Itoh, Takanori, Iwabuchi, Kazunori, Maemoku, Naohiro, Sasaki, Izumi, Taniguro, Katsumori
Waste management 2019 v.85 pp. 66-72
animal manure management, ash content, biochar, dairy manure, drying, elemental composition, evaporation, feedstocks, heat, management systems, oxidation, oxygen, temperature, torrefaction
This report describes a new oxidative torrefaction method employing spontaneous self-heating of feedstock as a means of overcoming practical difficulties in converting livestock manure to biochar.
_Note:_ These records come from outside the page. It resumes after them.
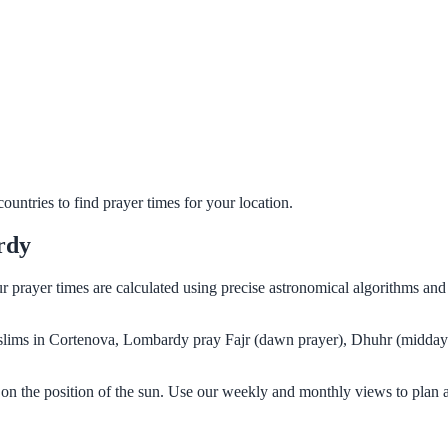
untries to find prayer times for your location.
rdy
r prayer times are calculated using precise astronomical algorithms an
Muslims in Cortenova, Lombardy pray Fajr (dawn prayer), Dhuhr (midday 
on the position of the sun. Use our weekly and monthly views to plan 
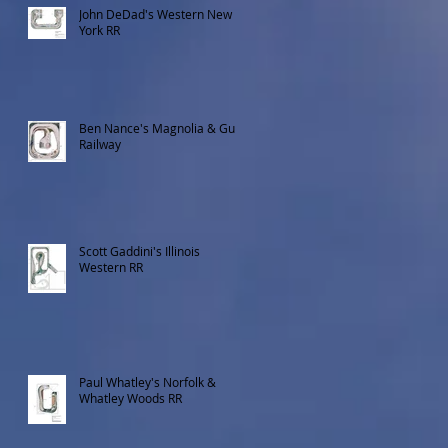
John DeDad's Western New
York RR
Ben Nance's Magnolia & Gulf
Railway
Scott Gaddini's Illinois
Western RR
Paul Whatley's Norfolk &
Whatley Woods RR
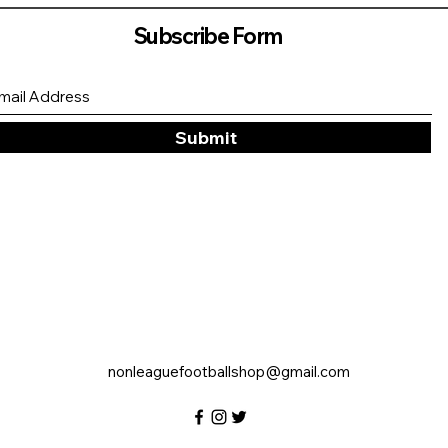
Subscribe Form
Submit
nonleaguefootballshop@gmail.com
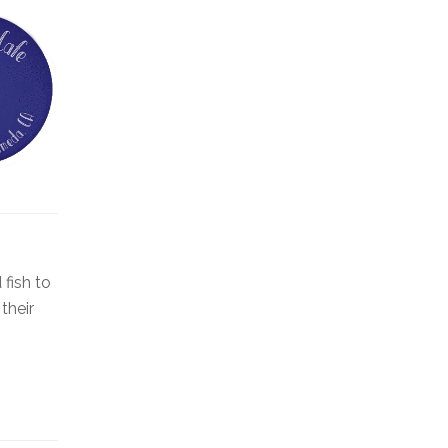
fish to
their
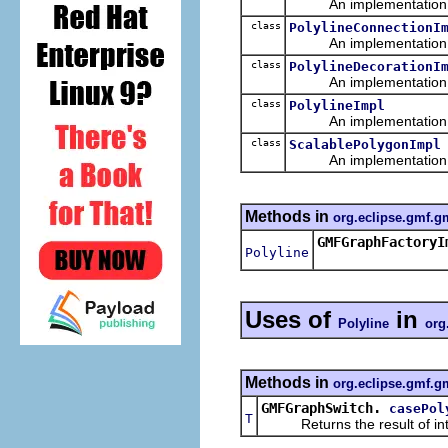
An implementation of 
class
PolylineConnectionI
An implementation of 
class
PolylineDecorationI
An implementation of 
class
PolylineImpl
An implementation of 
class
ScalablePolygonImpl
An implementation of 
Methods in
org.eclipse.gmf.g
GMFGraphFactoryI
Polyline
Uses of
in
Polyline
org
Methods in
org.eclipse.gmf.gm
GMFGraphSwitch.
casePol
T
Returns the result of interp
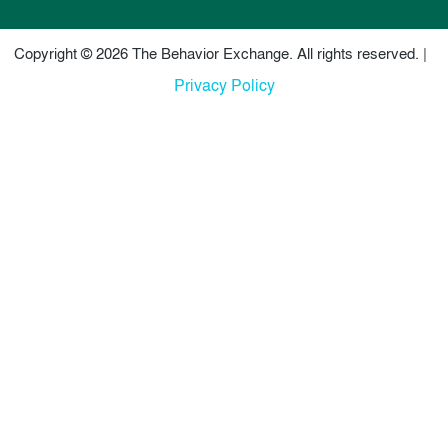
Copyright © 2026 The Behavior Exchange. All rights reserved. |
Privacy Policy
We examined the initiating temperature required to induce self-heating of wet dairy cattle manure under 1.0 MPa pressure and conducted elemental and calorific analyses of the solid products prepared at 200, 250, and 300 °C. Self-heating was initiated with oxidation below 100 °C, and the lower limit of the initiation temperature was between 85 and 90 °C. Comparing processes performed at 0.1 and 1.0 MPa, the higher pressure promoted self-heating by both preventing heat loss due to moisture evaporation occurring at approximately 100 °C and supplying oxygen to the high-moisture feedstock. In addition, as drying occurred at 160–170 °C during the process, the system did not require pre- or post-drying. Although the heating values of the solid products decreased due to high ash content, the elemental composition of the products was altered to that of peat-like (200 °C) and lignite-like (250 and 300 °C) materials. Cessation of self-heating of the manure is recommended at approximately 250 °C to avoid severe decomposition at higher temperatures. Overall, these results demonstrated the utility of the proposed method for converting wet manure into dried biochar through self-heating as well as potential applications in manure management systems.